EXERCISE PASSAGE START

In 2013, Johns Hopkins University researcher and epidemiologist Dr. Frank Lin led a study which was the first to examine the potential consequence of hearing loss on mental performance.
Research volunteers with hearing loss took repeated cognitive assessments, used to evaluate memory and thinking skills, over the length of six years. Hearing tests were also carried out over the same time frame.
What the researchers found was concerning: those with hearing loss had cognitive abilities that declined 30 to 40 percent faster than those with normal hearing, even after accounting for other contributing factors like high blood pressure, age, and diabetes.
But that wasn’t everything. Not only did those with hearing loss experience higher rates of cognitive decline—the decline was directly linked to the seriousness of the hearing loss. The more extreme the hearing loss, the greater deterioration to brain performance. Moreover, those with hearing loss exhibited indicators of substantial cognitive impairment 3.2 years sooner than those with average hearing.

EXERCISE PASSAGE END

#### [EXERCISE]
Rewrite the paragraph beginning "But that wasn’t everything" from the passage on hearing loss and mental decline as a short bulleted list that keeps its main facts.

DATASET START

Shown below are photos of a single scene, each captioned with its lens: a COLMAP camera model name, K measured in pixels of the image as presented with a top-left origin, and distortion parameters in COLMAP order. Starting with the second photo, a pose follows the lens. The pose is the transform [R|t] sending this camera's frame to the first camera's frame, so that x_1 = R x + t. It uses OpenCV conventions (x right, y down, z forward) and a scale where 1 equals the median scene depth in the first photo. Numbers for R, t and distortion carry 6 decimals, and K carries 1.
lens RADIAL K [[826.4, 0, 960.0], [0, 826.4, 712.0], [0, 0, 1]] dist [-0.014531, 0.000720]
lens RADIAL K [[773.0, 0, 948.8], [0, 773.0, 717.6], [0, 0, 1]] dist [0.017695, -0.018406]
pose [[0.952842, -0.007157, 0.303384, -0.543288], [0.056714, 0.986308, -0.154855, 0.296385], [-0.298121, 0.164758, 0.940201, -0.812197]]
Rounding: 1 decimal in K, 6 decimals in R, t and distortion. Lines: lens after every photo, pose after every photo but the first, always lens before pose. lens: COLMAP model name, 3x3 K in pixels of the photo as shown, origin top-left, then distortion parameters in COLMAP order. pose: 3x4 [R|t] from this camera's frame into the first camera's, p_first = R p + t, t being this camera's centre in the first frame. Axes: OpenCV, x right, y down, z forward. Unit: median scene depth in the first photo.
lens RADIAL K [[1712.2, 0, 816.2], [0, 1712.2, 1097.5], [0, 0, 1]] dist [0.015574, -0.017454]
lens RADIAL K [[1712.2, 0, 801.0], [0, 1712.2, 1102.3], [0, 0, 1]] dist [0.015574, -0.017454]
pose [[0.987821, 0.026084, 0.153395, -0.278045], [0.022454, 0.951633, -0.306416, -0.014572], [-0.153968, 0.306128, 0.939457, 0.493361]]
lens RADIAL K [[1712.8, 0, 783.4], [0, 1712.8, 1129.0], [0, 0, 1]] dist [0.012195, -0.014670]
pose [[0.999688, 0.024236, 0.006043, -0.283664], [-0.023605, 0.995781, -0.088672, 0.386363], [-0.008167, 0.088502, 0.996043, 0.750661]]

DATASET END

#### [OUTPUT BELOW]
- People with hearing loss showed higher rates of cognitive decline.
- The decline was directly tied to how serious the hearing loss was: the more extreme the loss, the greater the deterioration in brain performance.
- People with hearing loss showed signs of substantial cognitive impairment 3.2 years sooner than those with average hearing.